[Images with keypoint coordinates]
== == ==

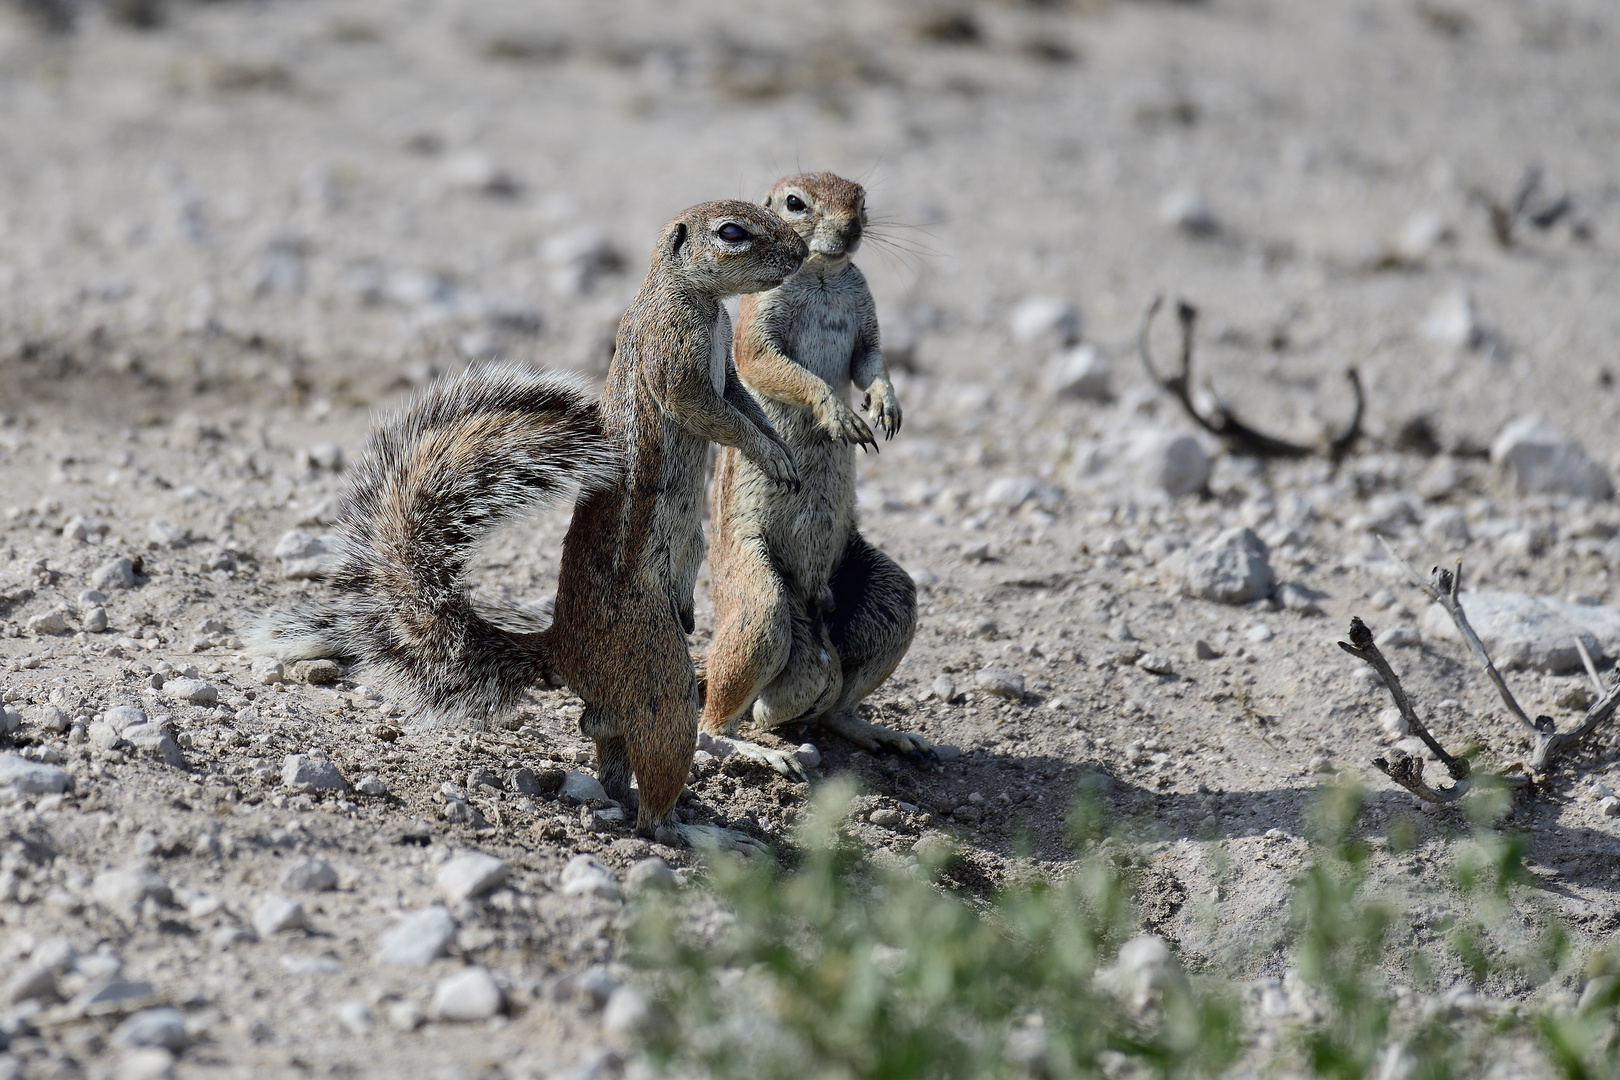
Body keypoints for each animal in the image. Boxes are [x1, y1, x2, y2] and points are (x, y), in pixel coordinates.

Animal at [255, 202, 806, 841]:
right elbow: (710, 411)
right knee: (655, 785)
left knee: (604, 739)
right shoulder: (675, 355)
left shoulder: (729, 374)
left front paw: (778, 447)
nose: (800, 254)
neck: (692, 297)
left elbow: (745, 405)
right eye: (732, 232)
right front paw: (770, 455)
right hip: (659, 675)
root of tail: (561, 650)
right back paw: (694, 829)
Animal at [699, 170, 939, 767]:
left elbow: (871, 360)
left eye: (862, 200)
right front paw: (839, 414)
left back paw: (881, 733)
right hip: (758, 605)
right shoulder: (758, 323)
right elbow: (778, 366)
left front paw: (886, 405)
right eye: (794, 203)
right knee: (714, 722)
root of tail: (815, 624)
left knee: (833, 708)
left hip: (891, 598)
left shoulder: (867, 317)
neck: (824, 276)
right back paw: (758, 750)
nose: (851, 230)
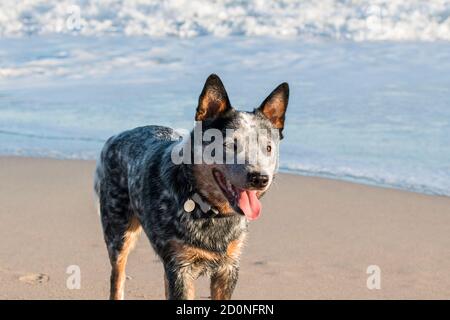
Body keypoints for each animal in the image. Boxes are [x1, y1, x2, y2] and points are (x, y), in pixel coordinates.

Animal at [96, 74, 290, 298]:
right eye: (230, 145)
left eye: (268, 148)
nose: (259, 178)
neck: (211, 211)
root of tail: (116, 137)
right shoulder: (180, 267)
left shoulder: (229, 266)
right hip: (118, 231)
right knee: (117, 274)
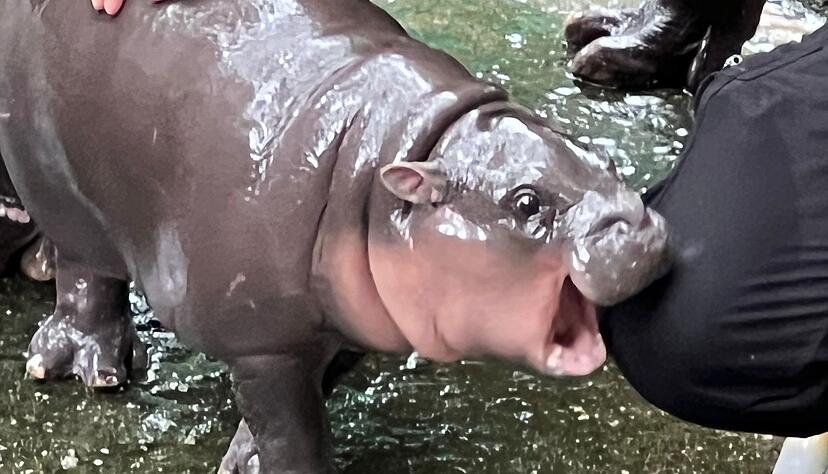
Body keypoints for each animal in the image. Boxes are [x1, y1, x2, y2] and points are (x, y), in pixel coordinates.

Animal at [0, 0, 669, 471]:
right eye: (526, 201)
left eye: (605, 159)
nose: (641, 229)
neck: (389, 166)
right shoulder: (264, 343)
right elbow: (290, 425)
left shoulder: (339, 318)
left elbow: (310, 391)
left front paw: (245, 458)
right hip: (56, 181)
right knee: (87, 271)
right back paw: (83, 367)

== == ==

◆ Exercise instructions
Search the data for the word "shoulder" and copy each line where it appears.

◆ Written solution
right shoulder: (675, 355)
left shoulder: (729, 374)
right shoulder: (758, 323)
left shoulder: (867, 317)
right shoulder: (180, 267)
left shoulder: (229, 266)
right shoulder: (264, 343)
left shoulder: (339, 318)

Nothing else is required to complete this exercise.